In the log file of our sample server, we could see that every day there are a fair number of failed connection attempts:
/var/log$ sudo grep "Invalid user" auth.log Jan 9 06:35:37 gf1 sshd: Invalid user amelie from 126.96.36.199 Jan 9 06:43:00 gf1 sshd: Invalid user admin from 188.8.131.52 Jan 9 06:57:47 gf1 sshd: Invalid user ubnt from 184.108.40.206 ...
As we can see, hackers try to connect with usernames such as “admin” or “ubnt”. Thus, the first security measure that can be taken is avoid using common, easy to guess usernames.
Being “root” the most well known username in a linux system, it is also highly advisable to configure the system to reject any attempt to log in as user root.
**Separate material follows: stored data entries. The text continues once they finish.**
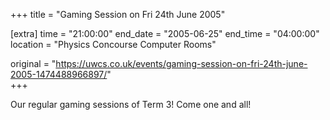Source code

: +++
title = "Gaming Session on Fri 24th June 2005"

[extra]
time = "21:00:00"
end_date = "2005-06-25"
end_time = "04:00:00"
location = "Physics Concourse Computer Rooms"

original = "https://uwcs.co.uk/events/gaming-session-on-fri-24th-june-2005-1474488966897/"    
+++

Our regular gaming sessions of Term 3\! Come one and all\!


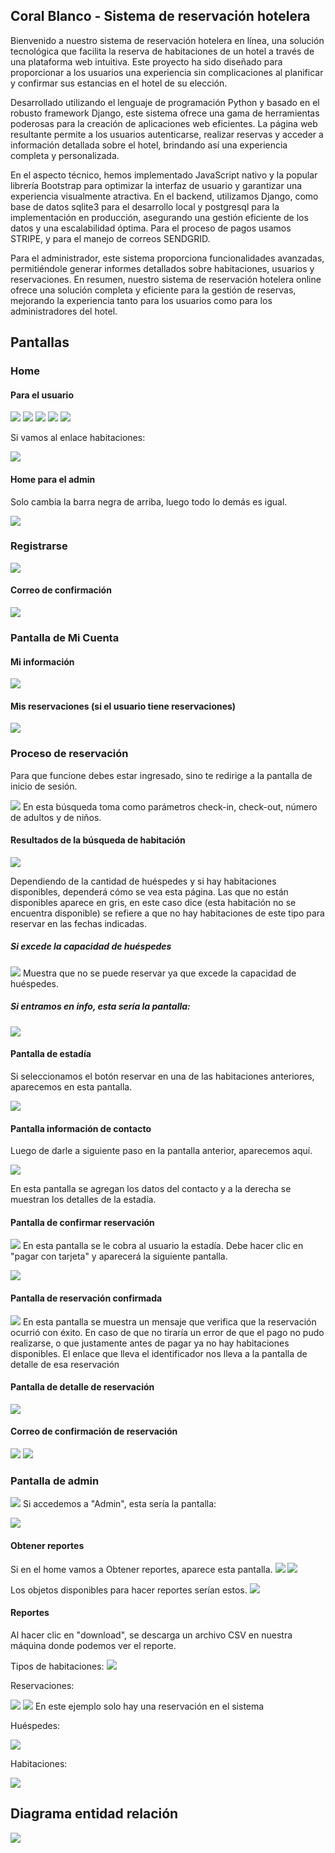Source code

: ## Coral Blanco - Sistema de reservación hotelera

Bienvenido a nuestro sistema de reservación hotelera en línea, una solución tecnológica que facilita la reserva de habitaciones de un hotel a través de una plataforma web intuitiva. Este proyecto ha sido diseñado para proporcionar a los usuarios una experiencia sin complicaciones al planificar y confirmar sus estancias en el hotel de su elección.

Desarrollado utilizando el lenguaje de programación Python y basado en el robusto framework Django, este sistema ofrece una gama de herramientas poderosas para la creación de aplicaciones web eficientes. La página web resultante permite a los usuarios autenticarse, realizar reservas y acceder a información detallada sobre el hotel, brindando así una experiencia completa y personalizada.

En el aspecto técnico, hemos implementado JavaScript nativo y la popular librería Bootstrap para optimizar la interfaz de usuario y garantizar una experiencia visualmente atractiva. En el backend, utilizamos Django, como base de datos sqlite3 para el desarrollo local y postgresql para la implementación en producción, asegurando una gestión eficiente de los datos y una escalabilidad óptima. Para el proceso de pagos usamos STRIPE, y para el manejo de correos SENDGRID.

Para el administrador, este sistema proporciona funcionalidades avanzadas, permitiéndole generar informes detallados sobre habitaciones, usuarios y reservaciones. En resumen, nuestro sistema de reservación hotelera online ofrece una solución completa y eficiente para la gestión de reservas, mejorando la experiencia tanto para los usuarios como para los administradores del hotel.

## Pantallas

### Home
#### Para el usuario

![](assets/home.png)
![](assets/home1.png)
![](assets/home2.png)
![](assets/home3.png)
![](assets/home4.png)

Si vamos al enlace habitaciones:

![](assets/bedrooms.png)

#### Home para el admin

Solo cambia la barra negra de arriba, luego todo lo demás es igual.

![](assets/admin.png)

### Registrarse

![](assets/signup.png)

#### Correo de confirmación

![](assets/signup1.png)

### Pantalla de Mi Cuenta

#### Mi información

![](assets/myaccount.png)

#### Mis reservaciones (si el usuario tiene reservaciones)

![](assets/myaccount1.png)

### Proceso de reservación

Para que funcione debes estar ingresado, sino te redirige a la pantalla de inicio de sesión.

![](assets/booking1.png)
En esta búsqueda toma como parámetros check-in, check-out, número de adultos y de niños.

#### Resultados de la búsqueda de habitación
![](assets/booking2.png)

Dependiendo de la cantidad de huéspedes y si hay habitaciones disponibles, dependerá cómo se vea esta página. Las que no están disponibles aparece en gris, en este caso dice (esta habitación
no se encuentra disponible) se refiere a que no hay habitaciones de este tipo para reservar en las
fechas indicadas.


##### Si excede la capacidad de huéspedes
![](assets/booking3.png)
Muestra que no se puede reservar ya que excede la capacidad de huéspedes.



##### Si entramos en info, esta sería la pantalla:

![](assets/booking4.png)

#### Pantalla de estadía

Si seleccionamos el botón reservar en una de las habitaciones anteriores, aparecemos en esta pantalla.

![](assets/booking5.png)

#### Pantalla información de contacto

Luego de darle a siguiente paso en la pantalla anterior, aparecemos aquí.

![](assets/booking6.png)

En esta pantalla se agregan los datos del contacto y a la derecha se muestran los detalles de la estadía.

#### Pantalla de confirmar reservación

![](assets/booking7.png)
En esta pantalla se le cobra al usuario la estadía. Debe hacer clic en "pagar con tarjeta" y aparecerá la siguiente pantalla.

![](assets/booking8.png)


#### Pantalla de reservación confirmada
![](assets/booking9.png)
En esta pantalla se muestra un mensaje que verifica que la reservación ocurrió con éxito. En caso
de que no tiraría un error de que el pago no pudo realizarse, o que justamente antes de pagar ya
no hay habitaciones disponibles. El enlace que lleva el identificador nos lleva a la pantalla de
detalle de esa reservación


#### Pantalla de detalle de reservación

![](assets/booking10.png)

#### Correo de confirmación de reservación

![](assets/booking11.png)
![](assets/booking12.png)

### Pantalla de admin
![](assets/booking13.png)
Si accedemos a "Admin", esta sería la pantalla:

![](assets/admin2.png)



#### Obtener reportes

Si en el home vamos a Obtener reportes, aparece esta pantalla.
![](assets/admin3.png)
![](assets/admin4.png)


Los objetos disponibles para hacer reportes serían estos.
![](assets/admin5.png)

#### Reportes

Al hacer clic en "download", se descarga un archivo CSV en nuestra máquina donde podemos ver el reporte.

Tipos de habitaciones:
![](assets/admin6.png)

Reservaciones:

![](assets/admin7.png)
![](assets/admin8.png)
En este ejemplo solo hay una reservación en el sistema

Huéspedes:

![](assets/admin9.png)

Habitaciones:

![](assets/admin10.png)

## Diagrama entidad relación

![](assets/admin11.png)

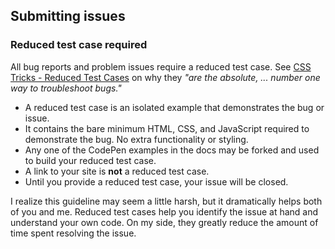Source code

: ## Submitting issues

### Reduced test case required

All bug reports and problem issues require a reduced test case. See [CSS Tricks - Reduced Test Cases](http://css-tricks.com/reduced-test-cases/) on why they _"are the absolute, ... number one way to troubleshoot bugs."_

+ A reduced test case is an isolated example that demonstrates the bug or issue.
+ It contains the bare minimum HTML, CSS, and JavaScript required to demonstrate the bug. No extra functionality or styling.
+ Any one of the CodePen examples in the docs may be forked and used to build your reduced test case.
+ A link to your site is **not** a reduced test case.
+ Until you provide a reduced test case, your issue will be closed.

I realize this guideline may seem a little harsh, but it dramatically helps both of you and me. Reduced test cases help you identify the issue at hand and understand your own code. On my side, they greatly reduce the amount of time spent resolving the issue.
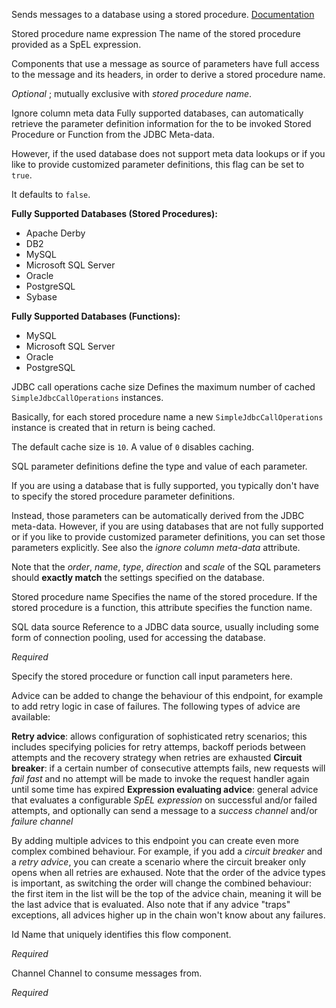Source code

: 
Sends messages to a database using a stored procedure.
<a href="http://docs.spring.io/spring-integration/docs/2.1.x/reference/html/jdbc.html#stored-procedure-outbound-channel-adapter" target="_blank">Documentation</a>


Stored procedure name expression
The name of the stored procedure provided as a SpEL expression.

Components that use a message as source of parameters have full access to the message and its headers, in order to derive a stored procedure name.

<i>Optional</i> ; mutually exclusive with <i>stored procedure name</i>.


Ignore column meta data
Fully supported databases, can automatically retrieve the parameter definition information for the to be invoked Stored Procedure or Function from the JDBC Meta-data.

However, if the used database does not support meta data lookups or if you like to provide customized parameter definitions, this flag can be set to <code>true</code>. 

It defaults to <code>false</code>.
                            
<b>Fully Supported Databases (Stored Procedures):</b>
 * Apache Derby
 * DB2
 * MySQL
 * Microsoft SQL Server
 * Oracle
 * PostgreSQL
 * Sybase

<b>Fully Supported Databases (Functions):</b>
 * MySQL
 * Microsoft SQL Server
 * Oracle
 * PostgreSQL


JDBC call operations cache size
Defines the maximum number of cached <code>SimpleJdbcCallOperations</code> instances.

Basically, for each stored procedure name a new <code>SimpleJdbcCallOperations</code> instance is created that in return is being cached.

The default cache size is <code>10</code>. A value of <code>0</code> disables caching.


SQL parameter definitions define the type and value of each parameter.

If you are using a database that is fully supported, you typically don't have to specify the stored procedure parameter definitions.

Instead, those parameters can be automatically derived from the JDBC meta-data. However, if you are using databases that are not fully supported or if you like to provide customized parameter definitions, you can set those parameters explicitly. See also the <i>ignore column meta-data</i> attribute.

Note that the <i>order</i>, <i>name</i>, <i>type</i>, <i>direction</i> and <i>scale</i> of the SQL parameters should <b>exactly match</b> the settings specified on the database.


Stored procedure name
Specifies the name of the stored procedure. If the stored procedure is a function, this attribute specifies the function name. 


SQL data source
Reference to a JDBC data source, usually including some form of connection pooling, used for accessing the database.

<i>Required</i>


Specify the stored procedure or function call input parameters here.


Advice can be added to change the behaviour of this endpoint, for example to add retry logic in case of failures. The following types of advice are available:

<b>Retry advice</b>: allows configuration of sophisticated retry scenarios; this includes specifying policies for retry attemps, backoff periods between attempts and the recovery strategy when retries are exhausted
<b>Circuit breaker</b>: if a certain number of consecutive attempts fails, new requests will <i>fail fast</i> and no attempt will be made to invoke the request handler again until some time has expired
<b>Expression evaluating advice</b>: general advice that evaluates a configurable <i>SpEL expression</i> on successful and/or failed attempts, and optionally can send a message to a <i>success channel</i> and/or <i>failure channel</i>

By adding multiple advices to this endpoint you can create even more complex combined behaviour. For example, if you add a <i>circuit breaker</i> and a <i>retry advice</i>, you can create a scenario where the circuit breaker only opens when all retries are exhaused. Note that the order of the advice types is important, as switching the order will change the combined behaviour: the first item in the list will be the top of the advice chain, meaning it will be the last advice that is evaluated. Also note that if any advice "traps" exceptions, all advices higher up in the chain won't know about any failures.


Id
Name that uniquely identifies this flow component.

<i>Required</i>


Channel
Channel to consume messages from.

<i>Required</i>

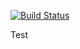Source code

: [![Build Status](https://travis-ci.org/Abudu-Samuel/pms.svg?branch=master)](https://travis-ci.org/Abudu-Samuel/pms)

Test
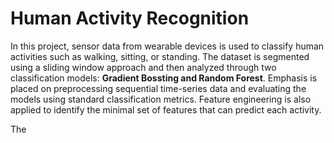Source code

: # Human Activity Recognition 
In this project, sensor data from wearable devices is used to classify human activities such as walking, sitting, or standing. The dataset is segmented using a sliding window approach and then analyzed through two classification models: **Gradient Bossting and Random Forest**. Emphasis is placed on preprocessing sequential time-series data and evaluating the models using standard classification metrics. Feature engineering is also applied to identify the minimal set of features that can predict each activity. 

The 

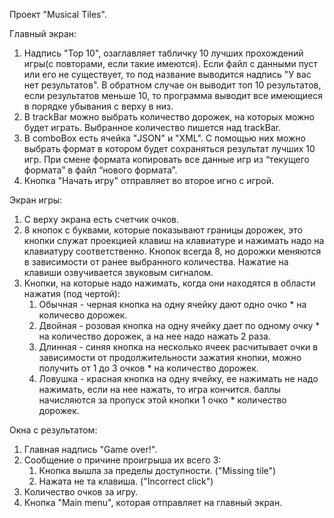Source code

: Проект "Musical Tiles".

Главный экран:

1. Надпись "Top 10", озаглавляет табличку 10 лучших прохождений игры(с повторами, если такие имеются). Если файл с данными пуст или его не
существует, то под название выводится надпись "У вас нет результатов". В обратном случае он выводит топ 10 результатов, если результатов
меньше 10, то программа выводит все имеющиеся в порядке убывания с верху в низ.
2. В trackBar можно выбрать количество дорожек, на которых можно будет играть. Выбранное количество
пишется над trackBar.
3. В comboBox есть ячейка "JSON" и "XML". С помощью них можно выбрать формат в котором будет сохраняться результат лучших 10 игр. При
смене формата копировать все данные игр из “текущего формата” в файл “нового формата”.
4. Кнопка "Начать игру" отправляет во второе игно с игрой.

Экран игры:

1. С верху экрана есть счетчик очков.
2. 8 кнопок с буквами, которые показывают границы дорожек, это кнопки служат проекцией клавиш на клавиатуре и нажимать надо на клавиатуру соответственно. Кнопок всегда 8, но дорожки меняются в зависимости от ранее выбранного количества.
Нажатие на клавиши озвучивается звуковым сигналом.
4. Кнопки, на которые надо нажимать, когда они находятся в области нажатия (под чертой):
   1. Обычная - черная кнопка на одну ячейку дают одно очко * на количесво дорожек.
   2. Двойная - розовая кнопка на одну ячейку дает по одному очку * на количество дорожек, а на нее надо нажать 2 раза.
   3. Длинная - синяя кнопка на несколько ячеек расчитывает очки в зависимости от продолжительности зажатия кнопки, можно получить от 1 до 3 очков * на количество дорожек.
   4. Ловушка - красная кнопка на одну ячейку, ее нажимать не надо нажимать, если на нее нажать, то игра кончится. баллы начисляются за пропуск этой кнопки 1 очко * количество дорожек.

Окна с результатом:

1. Главная надпись "Game over!".
2. Сообщение о причине проигрыша их всего 3:
   1. Кнопка вышла за пределы доступности. ("Missing tile")
   2. Нажата не та клавиша. ("Incorrect click")
3. Количество очков за игру.
4. Кнопка "Main menu", которая отправляет на главный экран.
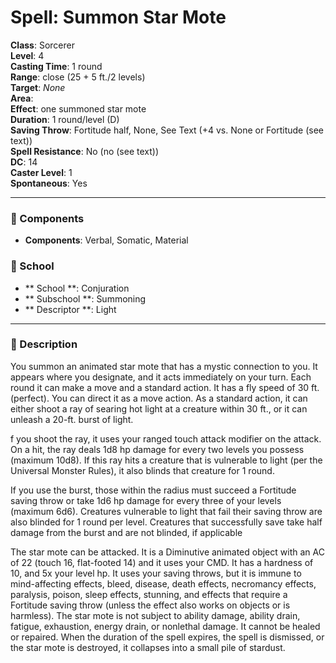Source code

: 
# Spell: Summon Star Mote
**Class**: Sorcerer  
**Level**: 4  
**Casting Time**: 1 round  
**Range**: close (25 + 5 ft./2 levels)  
**Target**: _None_  
**Area**:   
**Effect**: one summoned star mote  
**Duration**: 1 round/level (D)  
**Saving Throw**: Fortitude half, None, See Text (+4 vs. None or Fortitude (see text))  
**Spell Resistance**: No (no (see text))  
**DC**: 14  
**Caster Level**: 1  
**Spontaneous**: Yes

---

### 🔮 Components
- **Components**: Verbal, Somatic, Material

### 🏫 School
- ** School **: Conjuration
- ** Subschool **: Summoning
- ** Descriptor **: Light
---

### 📜 Description
You summon an animated star mote that has a mystic connection to you. It appears where you designate, and it acts immediately on your turn. Each round it can make a move and a standard action. It has a fly speed of 30 ft. (perfect). You can direct it as a move action. As a standard action, it can either shoot a ray of searing hot light at a creature within 30 ft., or it can unleash a 20-ft. burst of light.

f you shoot the ray, it uses your ranged touch attack modifier on the attack. On a hit, the ray deals 1d8 hp damage for every two levels you possess (maximum 10d8). If this ray hits a creature that is vulnerable to light (per the Universal Monster Rules), it also blinds that creature for 1 round.

If you use the burst, those within the radius must succeed a Fortitude saving throw or take 1d6 hp damage for every three of your levels (maximum 6d6). Creatures vulnerable to light that fail their saving throw are also blinded for 1 round per level. Creatures that successfully save take half damage from the burst and are not blinded, if applicable

The star mote can be attacked. It is a Diminutive animated object with an AC of 22 (touch 16, flat-footed 14) and it uses your CMD. It has a hardness of 10, and 5x your level hp. It uses your saving throws, but it is immune to mind-affecting effects, bleed, disease, death effects, necromancy effects, paralysis, poison, sleep effects, stunning, and effects that require a Fortitude saving throw (unless the effect also works on objects or is harmless). The star mote is not subject to ability damage, ability drain, fatigue, exhaustion, energy drain, or nonlethal damage. It cannot be healed or repaired. When the duration of the spell expires, the spell is dismissed, or the star mote is destroyed, it collapses into a small pile of stardust.
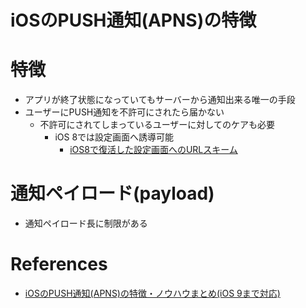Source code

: iOSのPUSH通知(APNS)の特徴
========================

# 特徴

+ アプリが終了状態になっていてもサーバーから通知出来る唯一の手段
+ ユーザーにPUSH通知を不許可にされたら届かない
  + 不許可にされてしまっているユーザーに対してのケアも必要
    + iOS 8では設定画面へ誘導可能
      + [iOS8で復活した設定画面へのURLスキーム](http://qiita.com/Night___/items/3d689d657ee691d2cabe)

# 通知ペイロード(payload)

+ 通知ペイロード長に制限がある

# References

+ [iOSのPUSH通知(APNS)の特徴・ノウハウまとめ(iOS 9まで対応)](http://qiita.com/mono0926/items/df03c61adc56934e2e7a)
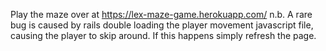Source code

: Play the maze over at https://lex-maze-game.herokuapp.com/
n.b. A rare bug is caused by rails double loading the player movement javascript file, causing the player to skip around. If this happens simply refresh the page.
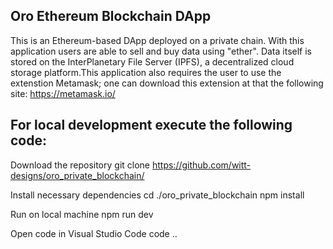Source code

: ## Oro Ethereum Blockchain DApp


This is an Ethereum-based DApp deployed on a private chain. With this application users are able to sell and buy data using "ether". Data itself is stored on the InterPlanetary File Server (IPFS), a decentralized cloud storage platform.This application also requires the user to use the extenstion Metamask; one can download this extension at that the following site: https://metamask.io/

## For local development execute the following code:
Download the repository
git clone https://github.com/witt-designs/oro_private_blockchain/

Install necessary dependencies
cd ./oro_private_blockchain npm install

Run on local machine
npm run dev

Open code in Visual Studio Code
code ..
Instead, system administrators should get used to log in as an unprivileged user, and only run commands as root (using “sudo”, or using “su” to become root) when needed.
2. Forbid direct ssh connections as user root
On a Linux system, the default configuration file for the ssh service is /etc/ssh/sshd_config.
Inside this file, the PermitRootLogin directive can be set to “no” to forbid login attempts as user “root”:
3. Change the TCP port where the ssh service listens
Other possible meaure is configuring the ssh service to listen for connections on a port other than the default port 22.
This is a measure of a type known as “safety by obfuscation”. The ssh service will not be attacked if the attacker doesn’t know which port is ssh listening to.
Security by obfuscation is a controversial safety measure, because it doesn’t really increase the security level. For instance, if the attacker is determined to break into a given site, a port scanning will reveal those ports where the server is listening. Anyways, this measure can help relieve the server from the load imposed by a large number of accesses performed by robots that only target the default ports.
The port where the sshd service will be listening for connections can be specified with the “Port” directive in the configuration file /etc/ssh/sshd_config.
Once the port has been configured and the sshd service has been restarted, the new port will have to be specified in all commands used to connect to the server via ssh.
4. Grant SSH access to some IP addresses only
There are several ways to restrict access to the server based on the source IP address and port (firewalling). Among them, the most well known are iptables and TCP wrappers.
The ufw (Uncomplicated FireWall) package, and optionally the gufw package (graphical interface to ufw) can be of great help to setup and maintain the set of firewall rules used by iptables.
5. Automatically detect brute force attacks
There are several utilities that perform a real-time analysis of the ssh access log file (/var/log/auth.log), to detect brute force attacks, and ban the offending IP addresses.
The most well known package of this type for Linux systems is probably fail2ban. fail2ban can work in combination with iptables or TCP wrappers, adding firewall rules that temporarily deny access to the server to the IP addresses where the attacks are originated.
Other utility of this type is “blockhosts”. “blockhosts” works in combination with TCP wrappers.